Ankle, shoulder, knee, that is. Injuries occurring in the game of volleyball
will most likely occur to these joints, in descending order of frequency. Low back pain and finger injuries can also
plague volleyball athletes, but I’ll save the former for another article and
the latter for a good roll of tape.
Let’s look at ankle injuries first. The most common type of injury to the ankle
joint is the inversion sprain, in which the lateral, or outside aspect of the
ankle is suddenly stretched beyond its ligamentous limits when the foot is
twisted toward the midline of the body.
This usually happens to players at the net in contact situations when
they land on a fellow athlete’s foot but can also occur in non-contact
situations in players with loose or lax joints.

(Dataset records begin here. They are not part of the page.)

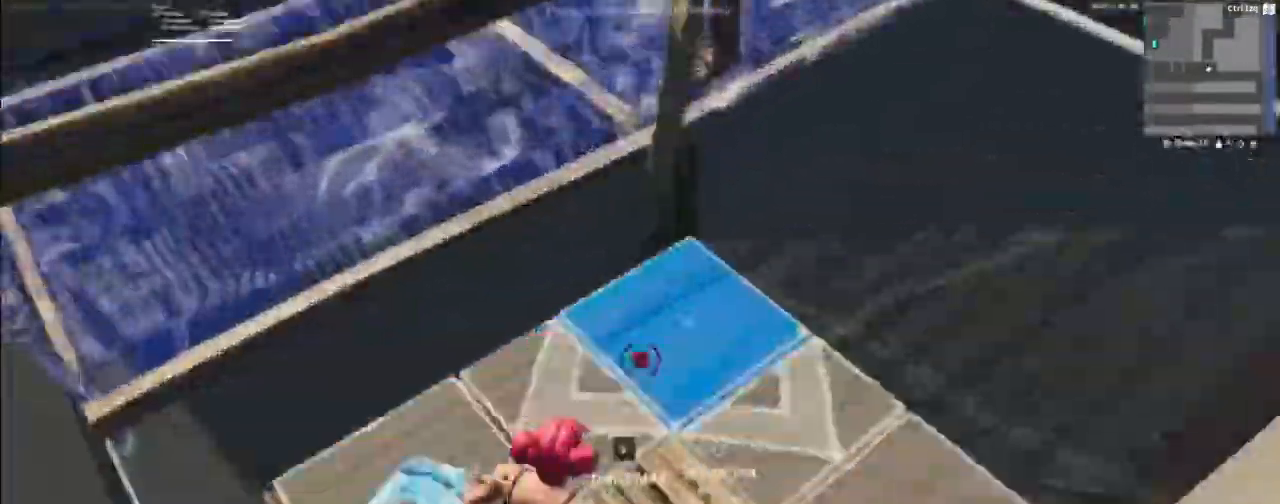
{"keys": [], "mouse": [], "mouse_move": "still", "events": [[100, "mouse_left", "up"], [300, "f", "down"], [367, "f", "up"], [367, "mouse_left", "down"], [467, "mouse_left", "up"]]}
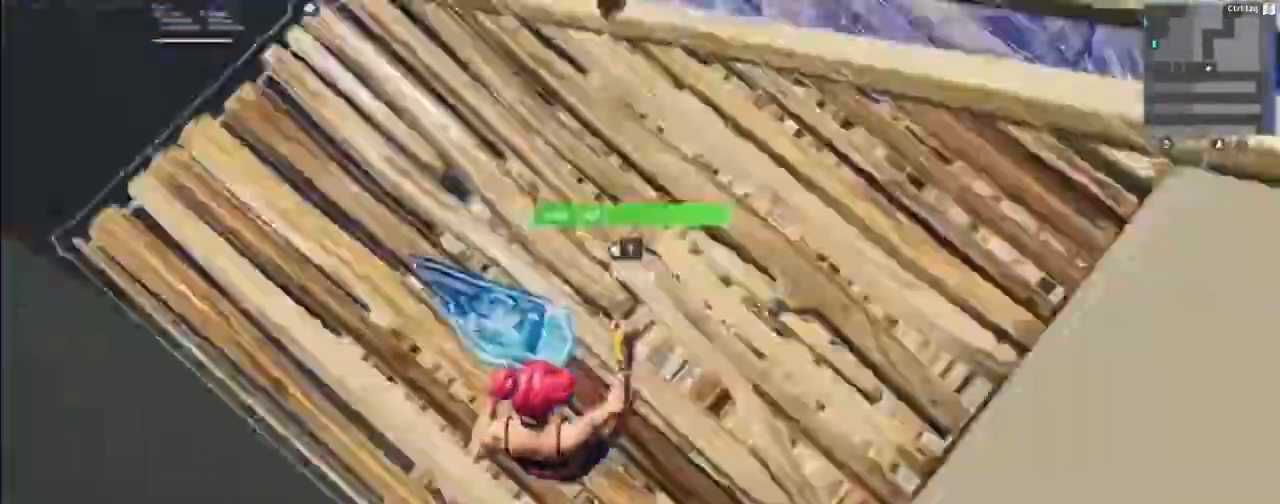
{"keys": [], "mouse": [], "mouse_move": "up-left", "events": [[200, "f", "down"], [267, "mouse_left", "down"], [333, "f", "up"], [433, "mouse_left", "up"]]}
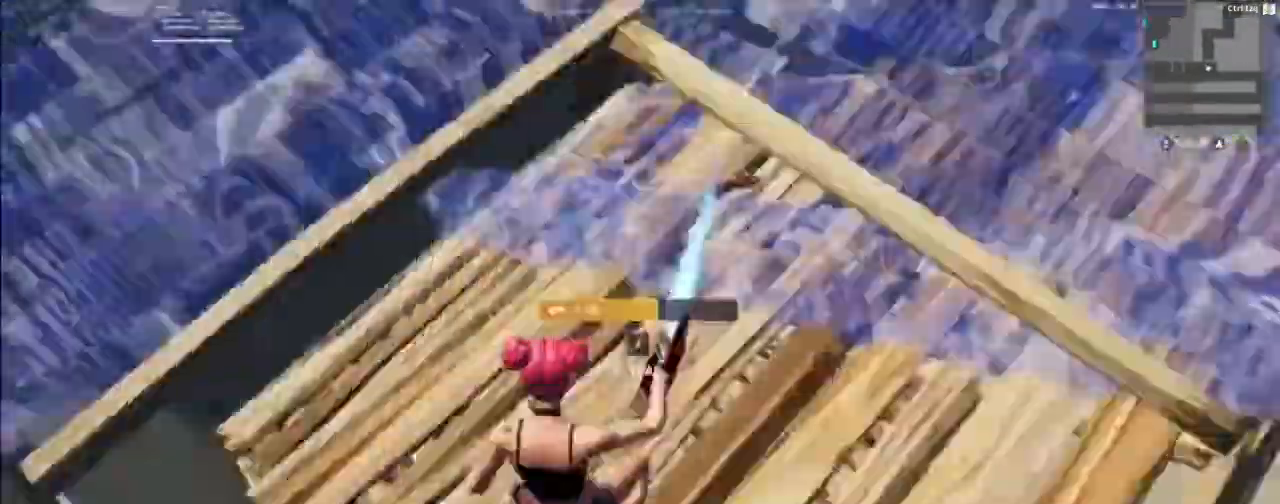
{"keys": [], "mouse": [], "mouse_move": "up-left", "events": [[333, "f", "down"], [367, "mouse_left", "down"], [400, "f", "up"], [467, "mouse_left", "up"]]}
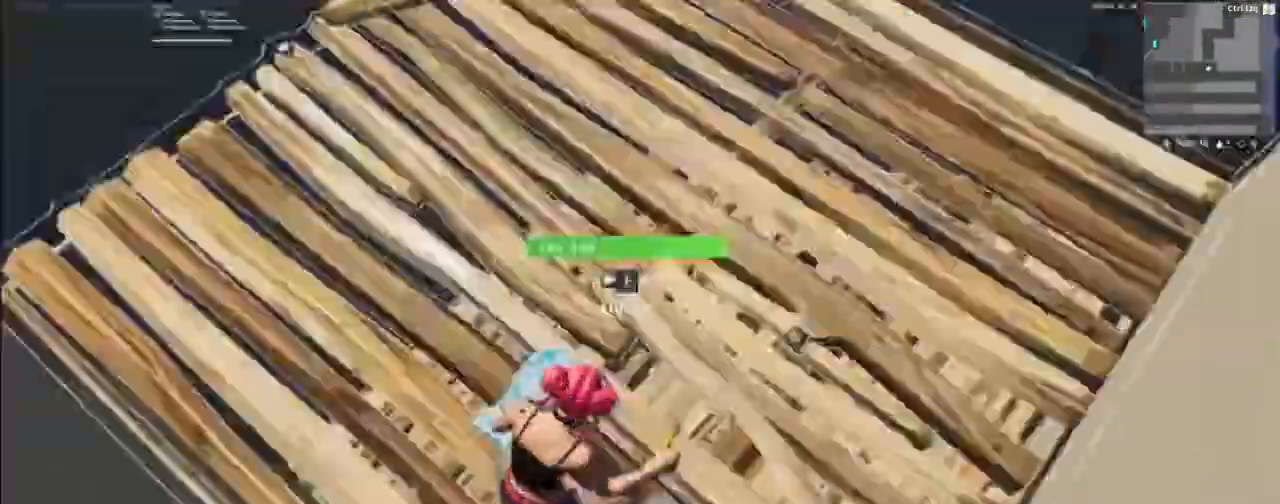
{"keys": [], "mouse": [], "mouse_move": "left", "events": [[133, "f", "down"], [233, "f", "up"], [233, "mouse_left", "down"], [367, "mouse_left", "up"]]}
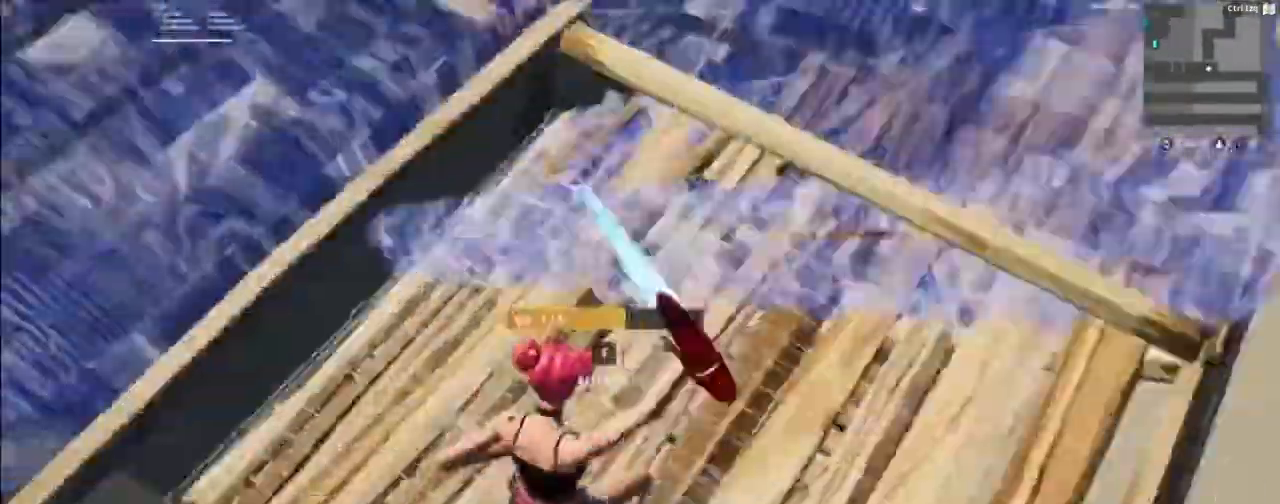
{"keys": ["f"], "mouse": ["left"], "mouse_move": "up", "events": [[100, "f", "down"], [200, "f", "up"], [200, "mouse_left", "down"], [300, "mouse_left", "up"], [500, "f", "down"], [500, "mouse_left", "down"]]}
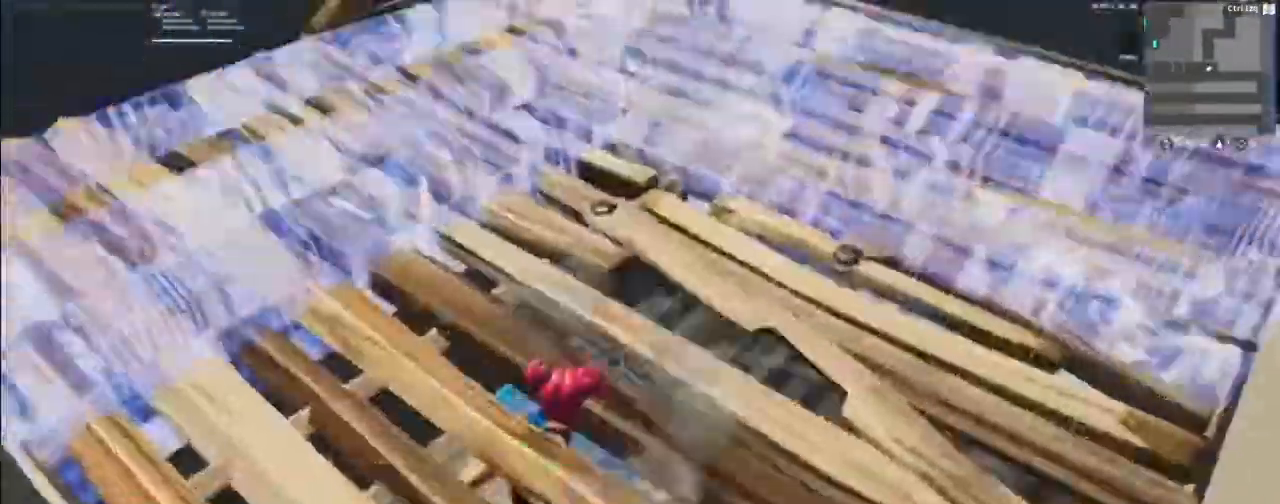
{"keys": [], "mouse": ["left"], "mouse_move": "down-left", "events": [[67, "f", "up"], [167, "mouse_left", "up"], [400, "f", "down"], [467, "mouse_left", "down"], [500, "f", "up"]]}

Pain and swelling can occur immediately, and depending on
the severity of the sprain, may keep a player sidelined from several weeks to
several months. As for any joint sprain,
the immediate treatment plan is “RICE”:
rest, ice, compression, and elevation.
This should be continued for at least the first 48 hours after the
injury. Non-weight-bearing range of
motion exercises such as ankle pumps, ankle circles, and ankle alphabets should
be initiated as soon as tolerated. In
the acute (first two weeks) and sub-acute stages of the injury, NO pain means
lots of GAIN, so don’t push it.
Players who experience a more severe ankle sprain that
impedes the ability to walk normally for more than 10 to 14 days most likely
need to seek medical attention. A doctor
may or may not prescribe physical therapy, but, if you specifically ask for it,
you’ll get it in most cases. A physical
therapy evaluation and treatment plan will put you or your athlete on the right
track for returning as quickly, and as safely, to the court as possible. A review of research studies conducted
between 1980 and 1998 summarized that balance training, which is a key
component of ankle rehabilitation, reduces the incidence of ankle sprains in
athletes with recurring ankle sprains to the same degree as in athletes with no
history of ankle sprains1.
So, get to a physical therapist and do your therapy!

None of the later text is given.